We took the box to Grandma’s grave. I decided I would open it there. My husband, Jeff, brought a drill. He insisted it would open the locked unit. We had a picnic at Grandma’s grave and then Jeff opened the lock. He was right, the drill worked. It popped open without a problem. I looked down into it. There was a soft, velvet sack with something inside it. I lifted it out. I reached inside the sack and felt a bumpy rectangular object. The bumps were smooth and something about them was familiar. I pulled out a large book bound with what appeared to be hundreds of human teeth. Woven between the teeth was hair. Hair in all different colors wound through the teeth also different sizes, colors and types.
“The tooth fairy” I said “Please no.”
“Your grandma was the Tooth Fairy?” My daughter, Sophie asked in awe. I looked at Jeff. I know he could see the fear in my eyes. He’d heard the story of the child killer who killed my parents too.
“No. I think that’s just a story about the Tooth Fairy that someone glued teeth too. They probably aren’t even real teeth.” Jeff said to Sophie. And then to me “You don’t need to look at that now. Honey, put it away.”
I ignored him. I had to know. I opened the book. On the first page was a newspaper cut out picture of the first child found. A little boy named Henry Dillan. There was a description of him, what he was wearing, where his body was left. There was even a lock of hair stuck to the page. I turned page after page, staring into all the lost children’s eyes. Each page with handwritten notes in my grandmother’s handwriting. The last three pages though, was what finally took my breath away.
I saw my parents’ faces smiling at me. I touched their locks of hair. Saw the note with a date followed by “Jenny comes to stay with me.” The last page was my grandma and grandpa’s wedding picture. The note beneath it says “Margaret would not move home to help me.”

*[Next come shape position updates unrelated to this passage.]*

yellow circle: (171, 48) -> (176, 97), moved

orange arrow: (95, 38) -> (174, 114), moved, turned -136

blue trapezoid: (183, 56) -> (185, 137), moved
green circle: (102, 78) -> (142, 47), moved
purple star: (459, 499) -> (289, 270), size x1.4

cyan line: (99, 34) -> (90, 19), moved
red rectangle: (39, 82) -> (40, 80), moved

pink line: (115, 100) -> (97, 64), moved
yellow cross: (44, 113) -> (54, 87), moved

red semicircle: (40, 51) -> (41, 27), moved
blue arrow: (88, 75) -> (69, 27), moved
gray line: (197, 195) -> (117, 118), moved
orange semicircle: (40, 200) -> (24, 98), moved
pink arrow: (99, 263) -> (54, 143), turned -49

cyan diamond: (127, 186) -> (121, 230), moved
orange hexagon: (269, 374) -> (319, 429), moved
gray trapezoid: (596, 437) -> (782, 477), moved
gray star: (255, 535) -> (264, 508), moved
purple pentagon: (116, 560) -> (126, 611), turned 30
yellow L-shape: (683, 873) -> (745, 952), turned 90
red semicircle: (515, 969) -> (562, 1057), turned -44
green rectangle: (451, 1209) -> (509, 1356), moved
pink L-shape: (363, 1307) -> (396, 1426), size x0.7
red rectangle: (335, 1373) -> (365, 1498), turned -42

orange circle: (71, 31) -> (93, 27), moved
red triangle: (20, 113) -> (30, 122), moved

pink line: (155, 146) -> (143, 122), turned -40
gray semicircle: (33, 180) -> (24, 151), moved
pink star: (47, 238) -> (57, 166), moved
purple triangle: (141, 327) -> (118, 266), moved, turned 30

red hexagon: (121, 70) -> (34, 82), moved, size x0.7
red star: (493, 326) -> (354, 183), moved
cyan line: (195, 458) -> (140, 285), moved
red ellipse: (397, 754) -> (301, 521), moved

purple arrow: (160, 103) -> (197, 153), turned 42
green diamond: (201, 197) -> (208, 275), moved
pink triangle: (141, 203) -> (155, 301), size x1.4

That was it. My Grandmother, the woman I loved and idolized, the woman I chose over college, was a killer. And not just a killer, a child killer. Not just a child killer, but the killer of her own daughter, my mother. This woman had ruined my life and taken my mother’s, my father’s and my grandfather’s life. Everything I knew was a lie. My whole childhood was a lie.
I began to tear at the ground over her grave. I dug until I had no fingernails left. The soil clumped to the blood on my fingers but still I dug. Jeff tried to stop me. Sophie was crying but I blocked it out. I would not stop until I found that evil bitch. When my bloodied stumps hit the concrete of the vault. I threw the scrapbook of death on top of it and spit on it. Then, sobbing, I pushed the dirt back over the grave.
Jeff and Sophie took me back to the hotel. I washed up while they went for takeout. As I rinsed out the sink, a clump of dirt slowly revealed a small child’s tooth. I picked it up and inspected it. This would be the only thing left of my Grandmother; a memento mori. I heard the door open and Sophie called out to me. I turned the faucet back on and washed the tooth down the drain.
“Hi, Beautiful, what did you bring for dinner?” I asked.